[Data entries]
::::::::::
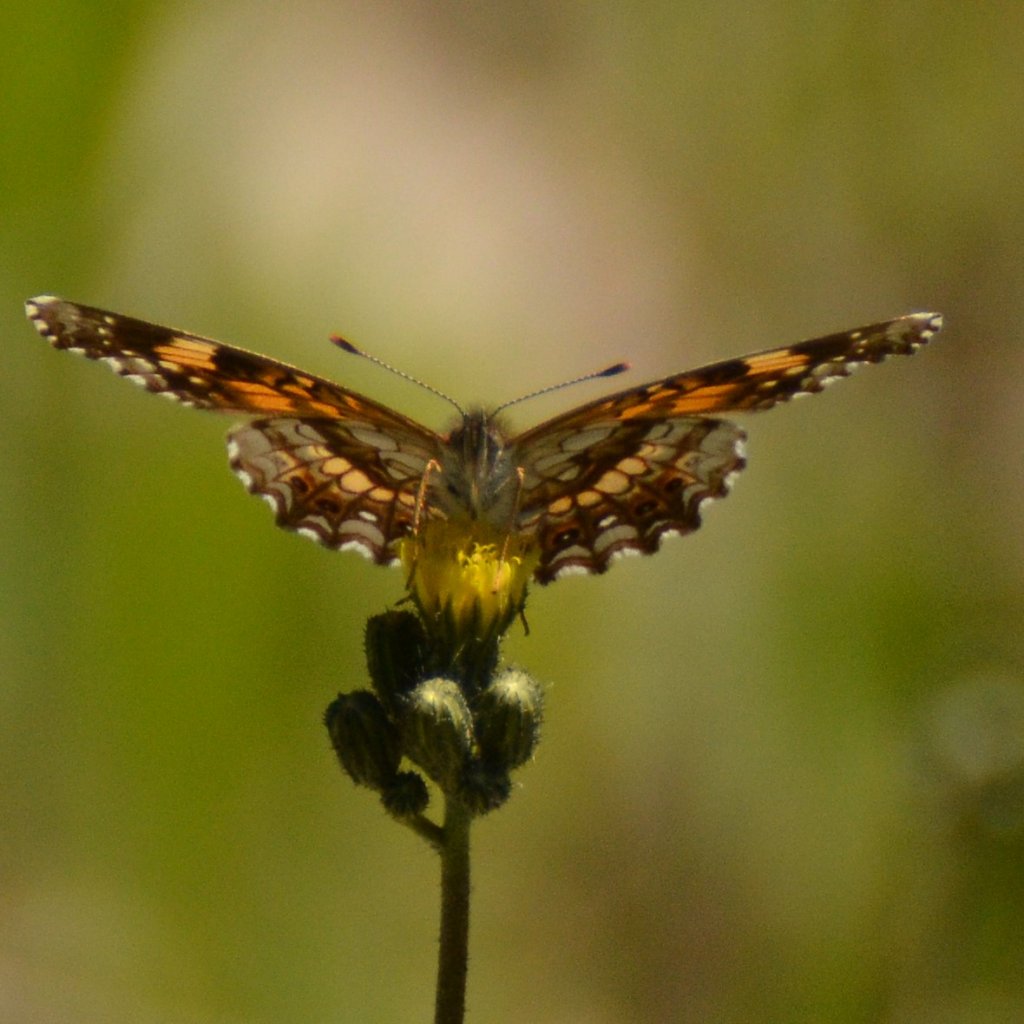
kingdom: Animalia
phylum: Arthropoda
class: Insecta
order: Lepidoptera
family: Nymphalidae
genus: Chlosyne
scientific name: Chlosyne nycteis
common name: Silvery Checkerspot
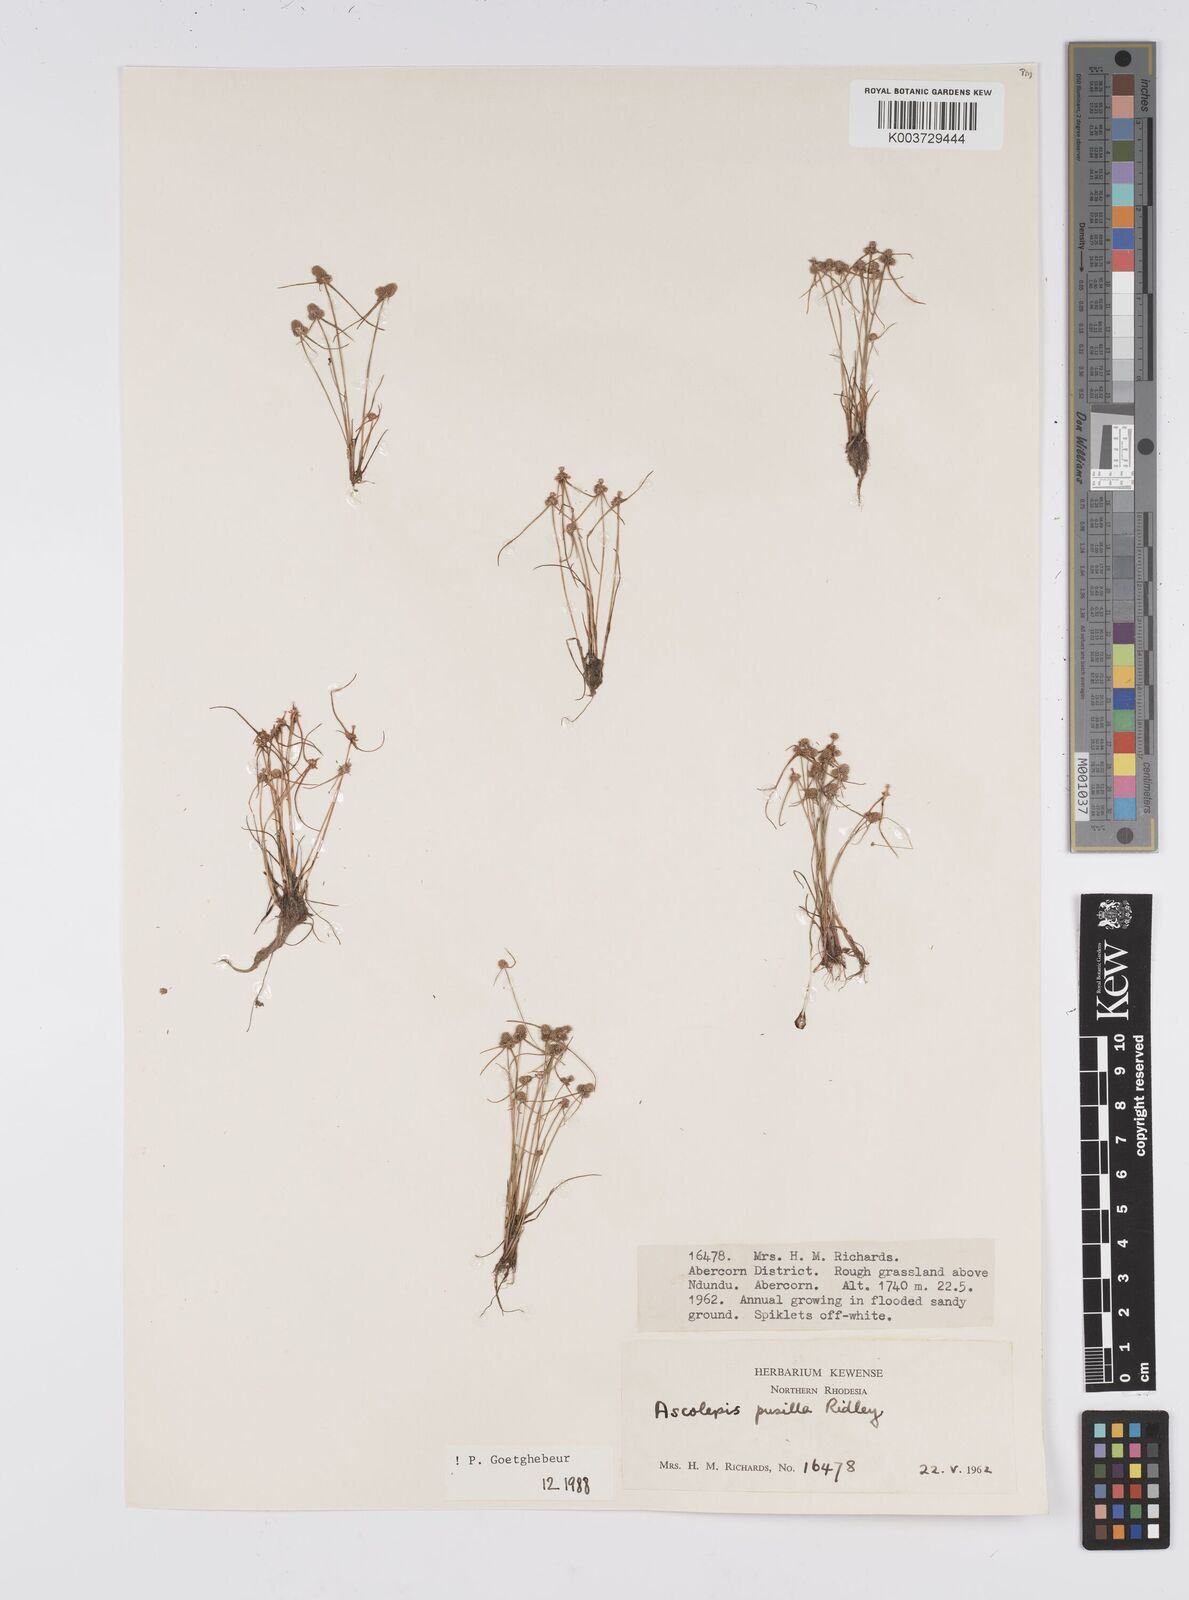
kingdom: Plantae
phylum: Tracheophyta
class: Liliopsida
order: Poales
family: Cyperaceae
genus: Cyperus
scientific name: Cyperus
::::::::::
What to work on ::
Rewrite the items with "scientific name" swapped for "Latin name", keeping every other line unchanged and omitting the pictures.

Solution to this exercise ::
kingdom: Animalia
phylum: Arthropoda
class: Insecta
order: Lepidoptera
family: Nymphalidae
genus: Chlosyne
Latin name: Chlosyne nycteis
common name: Silvery Checkerspot
kingdom: Plantae
phylum: Tracheophyta
class: Liliopsida
order: Poales
family: Cyperaceae
genus: Cyperus
Latin name: Cyperus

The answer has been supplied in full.